The day the white paper was released, Army Secretary Christine Wormuth and Army Chief of Staff Gen. Randy A. George met with the Defense Writers Group. Discussing the SOF reductions, Wormuth echoed the white paper, saying, “We tried to identify obviously jobs that they’ve had trouble filling. Things again like print media, psyops kinds of capabilities that are sort of no longer needed. Those are the kinds of things that we looked to get rid of.”

Then, Congress jumped on the issue.

Rep. Mike Waltz (R-Fla.), a retired Army Green Beret and Chairman of the House Armed  Services Subcommittee on Readiness, has been fighting the 3,000-person cut for more than a year – even before it was announced.
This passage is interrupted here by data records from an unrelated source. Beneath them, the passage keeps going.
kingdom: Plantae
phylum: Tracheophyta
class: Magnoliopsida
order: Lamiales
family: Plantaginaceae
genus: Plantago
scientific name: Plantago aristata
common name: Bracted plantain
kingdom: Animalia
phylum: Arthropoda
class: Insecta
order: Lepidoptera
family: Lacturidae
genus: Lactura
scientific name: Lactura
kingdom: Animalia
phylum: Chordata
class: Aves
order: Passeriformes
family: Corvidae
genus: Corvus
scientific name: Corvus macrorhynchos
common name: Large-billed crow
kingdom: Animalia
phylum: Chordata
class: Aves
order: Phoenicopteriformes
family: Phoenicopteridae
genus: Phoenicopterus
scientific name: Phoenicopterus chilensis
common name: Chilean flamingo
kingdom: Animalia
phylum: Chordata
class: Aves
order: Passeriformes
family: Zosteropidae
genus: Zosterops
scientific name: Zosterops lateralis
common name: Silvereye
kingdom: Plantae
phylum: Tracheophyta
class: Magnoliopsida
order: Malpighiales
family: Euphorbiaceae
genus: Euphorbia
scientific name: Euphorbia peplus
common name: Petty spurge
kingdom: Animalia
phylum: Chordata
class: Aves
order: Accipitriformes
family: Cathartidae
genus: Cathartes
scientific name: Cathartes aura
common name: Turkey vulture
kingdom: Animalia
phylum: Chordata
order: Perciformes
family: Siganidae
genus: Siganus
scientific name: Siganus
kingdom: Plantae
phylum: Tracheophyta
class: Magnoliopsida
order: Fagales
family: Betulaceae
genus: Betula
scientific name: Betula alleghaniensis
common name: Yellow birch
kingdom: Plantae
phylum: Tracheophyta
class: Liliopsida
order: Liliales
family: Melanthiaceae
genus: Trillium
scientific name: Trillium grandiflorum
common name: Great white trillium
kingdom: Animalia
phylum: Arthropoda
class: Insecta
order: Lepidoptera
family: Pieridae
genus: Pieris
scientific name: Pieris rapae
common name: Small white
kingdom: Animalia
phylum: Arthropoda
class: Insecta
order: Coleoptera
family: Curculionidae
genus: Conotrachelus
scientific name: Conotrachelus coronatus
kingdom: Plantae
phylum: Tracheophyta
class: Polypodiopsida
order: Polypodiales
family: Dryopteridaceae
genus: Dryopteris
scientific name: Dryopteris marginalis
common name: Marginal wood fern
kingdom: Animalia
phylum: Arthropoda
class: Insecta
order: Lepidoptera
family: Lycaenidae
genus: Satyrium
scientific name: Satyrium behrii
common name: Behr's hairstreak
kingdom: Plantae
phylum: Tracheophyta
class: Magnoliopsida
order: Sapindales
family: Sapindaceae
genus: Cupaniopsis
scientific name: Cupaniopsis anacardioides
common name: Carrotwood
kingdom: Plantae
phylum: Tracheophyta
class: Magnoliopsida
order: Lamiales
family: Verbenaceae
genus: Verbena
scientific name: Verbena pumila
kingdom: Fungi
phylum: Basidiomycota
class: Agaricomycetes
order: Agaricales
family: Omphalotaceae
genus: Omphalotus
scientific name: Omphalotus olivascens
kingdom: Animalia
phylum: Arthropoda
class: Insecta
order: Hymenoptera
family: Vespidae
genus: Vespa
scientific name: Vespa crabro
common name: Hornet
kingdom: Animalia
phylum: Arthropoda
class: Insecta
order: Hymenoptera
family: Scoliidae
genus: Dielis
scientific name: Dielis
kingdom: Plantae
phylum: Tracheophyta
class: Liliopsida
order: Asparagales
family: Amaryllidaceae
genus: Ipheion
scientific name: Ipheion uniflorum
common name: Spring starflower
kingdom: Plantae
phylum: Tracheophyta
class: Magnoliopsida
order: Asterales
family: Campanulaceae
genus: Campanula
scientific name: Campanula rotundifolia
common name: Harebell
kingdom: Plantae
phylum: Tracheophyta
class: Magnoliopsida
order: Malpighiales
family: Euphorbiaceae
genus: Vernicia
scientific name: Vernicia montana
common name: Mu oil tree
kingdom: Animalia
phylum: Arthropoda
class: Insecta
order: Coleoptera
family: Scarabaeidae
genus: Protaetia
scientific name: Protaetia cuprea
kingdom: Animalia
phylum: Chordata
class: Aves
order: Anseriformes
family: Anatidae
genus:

Back in October 2023, Waltz put out a statement saying, “I am stunned and appalled by reports indicating the U.S. Army will cut 3,000 troops from its special operations ranks as a means to manage their worst recruiting crisis since the Vietnam War. The Secretary of the Army is trying to claim she’s only cutting support troops like intelligence analysts, psychological operations troops, and logistics personnel. In reality, these support troops are critical to our special operators success in remote locations in 60-70 countries on any given day all over the world.”

This past June, when an amendment to the fiscal 2025 Defense Appropriations Bill which prohibits the “realignment or reduction of special operations forces end strength” in fiscal 2025 and 2026, was approved in the House version, Waltz told the Green Beret Foundation. “I’ve been fighting it [the SOF reduction] all day long and the Secretary of the Army keeps telling me, ‘No, these are the intel folks and the logistics folks and the support. These aren’t actual Green Beret trigger pullers.’ I just think it represents a fundamental misunderstanding of what those special operations trigger pullers need. We need embedded intelligence.” 

When less is more

In a September 2024 letter to the Chairman and Ranking Member of the House Armed Services Committee, Secretary of Defense Austin stated that the department strongly objected to section 1044 of the House-passed bill, which would prevent reducing or realigning SOF end-strength authorizations for all of calendar years 2025 and 2026.

The CRS report suggested that that the language be removed and “the issue Army SOF force structure…could be subject additional examination and action by Congress in the future.”

Meanwhile, the fiscal 2025 Defense Authorization Bill has yet to pass Congress.

For guidance, I went back to what Sergeant Major of the Army Mike Weimer said last August as a Green Beret himself: “We’re at tension for the same talent. We’re in a resource-constrained environment. That’s a little bit of what you’re seeing. I go back to my SOF DNA. I don’t worry about it for SOF as long as we don’t compromise quality. We’ve accomplished a lot with very small numbers when it was the right people with the right leaders and trust…I’ll take that all day long. As a matter of fact, you’re usually more lethal and you get things done faster.”

I’ve found over the years, as Sgt.Major Weimar implied, whether it was my time in Army Counterintelligence, running investigations for the Senate Foreign Relations Committee, or reporting for The Washington Post, that smaller works better, and larger leads to bureaucracy.